Babilonia, Londres y Nueva York han abrumado con feroz esplendor la imaginación de los hombres; nadie, en sus torres populosas o en sus avenidas urgentes, ha sentido el calor y la presión de una realidad tan infatigable como la que día y noche convergía sobre el infeliz Ireneo, en su pobre arrabal sudamericano. Le era muy difícil dormir. Dormir es distraerse del mundo; Funes, de espaldas en el catre, en la sombra, se figuraba cada grieta y cada moldura de las casas precisas que lo rodeaban.

[...] Había aprendido sin esfuerzo el inglés, el francés, el portugués, el latín. Sospecho, sin embargo, que no era muy capaz de pensar. Pensar es olvidar diferencias, es generalizar, abstraer. En el abarrotado mundo de Funes no había sino detalles, casi inmediatos.

¿Cómo es que logramos reconocer a una persona querida incluso algunos años después (y después de que su cara se haya modificado), o de volver a encontrar el camino de casa todos los días, aunque en los muros haya nuevos carteles, o cuando la tienda de la esquina puede haber sido decorada con colores nuevos? Porque hemos retenido solo algunos rasgos fundamentales del rostro amado y del trayecto habitual, una suerte de esquema, que permanece invariado por debajo de muchas modificaciones superficiales. De otro modo, nuestra madre con una cana más, o nuestra casa con las persianas de otro color, nos resultarían una experiencia nueva y no las reconoceríamos.

Esta memoria selectiva, tan importante para permitirnos sobrevivir como individuos, funciona también a nivel social y permite que las comunidades sobrevivan. Desde los tiempos en que la especie empezaba a emitir sus primeros sonidos significativos, las familias y las tribus han necesitado a los ancianos. Tal vez antes no sirvieran y prescindían de ellos cuando ya no eran capaces de encontrar comida. Pero, con el lenguaje, los ancianos se convirtieron en la memoria de la especie: se sentaban en la caverna, alrededor del fuego, y contaban lo que había pasado (o se decía que había pasado, de ahí la función de los mitos) antes de que los jóvenes hubieran nacido. Antes de que se empezara a cultivar esa memoria social, el hombre nacía sin experiencia, no le daba tiempo a adquirirla, y moría. Después, un joven de veinte años era como si hubiera vivido cinco mil. Los hechos acontecidos antes que él, y lo que los ancianos habían aprendido, entraban a formar parte de su memoria.

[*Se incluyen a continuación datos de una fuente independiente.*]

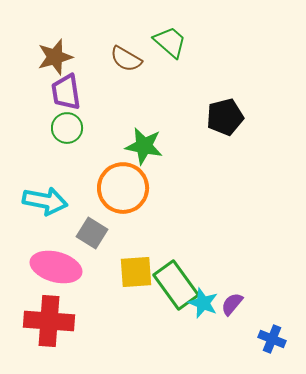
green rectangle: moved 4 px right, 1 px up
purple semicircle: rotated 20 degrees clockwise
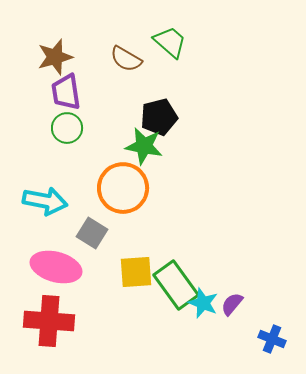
black pentagon: moved 66 px left
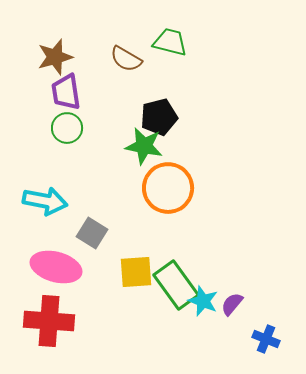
green trapezoid: rotated 27 degrees counterclockwise
orange circle: moved 45 px right
cyan star: moved 2 px up
blue cross: moved 6 px left
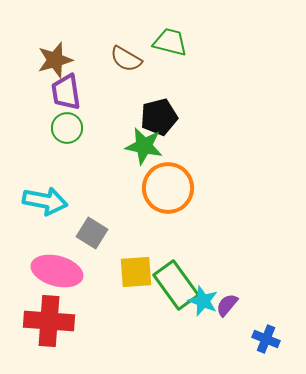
brown star: moved 3 px down
pink ellipse: moved 1 px right, 4 px down
purple semicircle: moved 5 px left, 1 px down
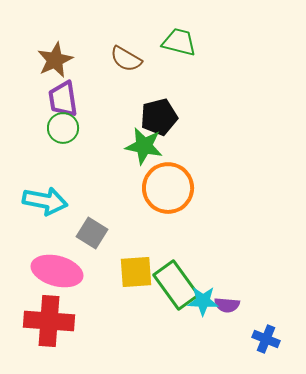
green trapezoid: moved 9 px right
brown star: rotated 9 degrees counterclockwise
purple trapezoid: moved 3 px left, 7 px down
green circle: moved 4 px left
cyan star: rotated 20 degrees counterclockwise
purple semicircle: rotated 125 degrees counterclockwise
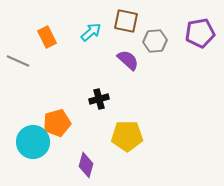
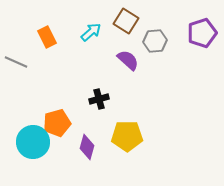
brown square: rotated 20 degrees clockwise
purple pentagon: moved 2 px right; rotated 8 degrees counterclockwise
gray line: moved 2 px left, 1 px down
purple diamond: moved 1 px right, 18 px up
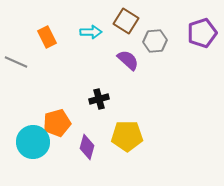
cyan arrow: rotated 40 degrees clockwise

Los ancianos, que articulaban el lenguaje para entregar a cada uno las experiencias de quienes los habían precedido, seguían representando, en su nivel más evolucionado, la memoria orgánica, la que registra y administra nuestro cerebro. Ahora bien, con la invención de la escritura, asistimos al nacimiento de una memoria mineral. Digo mineral porque los primeros signos se graban en tablillas de arcilla, se esculpen en la piedra; porque forma parte de la memoria mineral también la arquitectura, dado que, desde las pirámides egipcias hasta las catedrales góticas, el templo era asimismo un registro de números sagrados, de cálculos matemáticos, y a través de sus estatuas o sus pinturas transmitía historias, enseñanzas morales; en definitiva, como se ha dicho, era una enciclopedia de piedra.

Y si los primeros ideogramas, caracteres cuneiformes, runas, letras alfabéticas tenían un soporte mineral, también tiene un soporte mineral la más actual de las memorias, la de los ordenadores, cuya materia prima es el silicio. Hoy en día, gracias a los ordenadores, disponemos de una memoria social inmensa: basta con conocer las modalidades de acceso a las bases de datos y, sobre cualquier argumento, podríamos obtener todo lo que se necesita saber; sobre un solo tema, una bibliografía de diez mil títulos. Pero no hay mayor silencio que el ruido absoluto, y la abundancia de información puede generar la absoluta ignorancia. Ante el inmenso almacén de memoria que las computadoras pueden ofrecernos, todos nosotros nos sentimos como Funes: obsesionados por millones de detalles, podemos perder cualquier criterio de selección. Saber que existen diez mil libros sobre Julio César es lo mismo que no saber nada: si me hubieran aconsejado uno, habría ido a buscarlo; ante el deber de empezar a explorar esos diez mil títulos, no sigo adelante.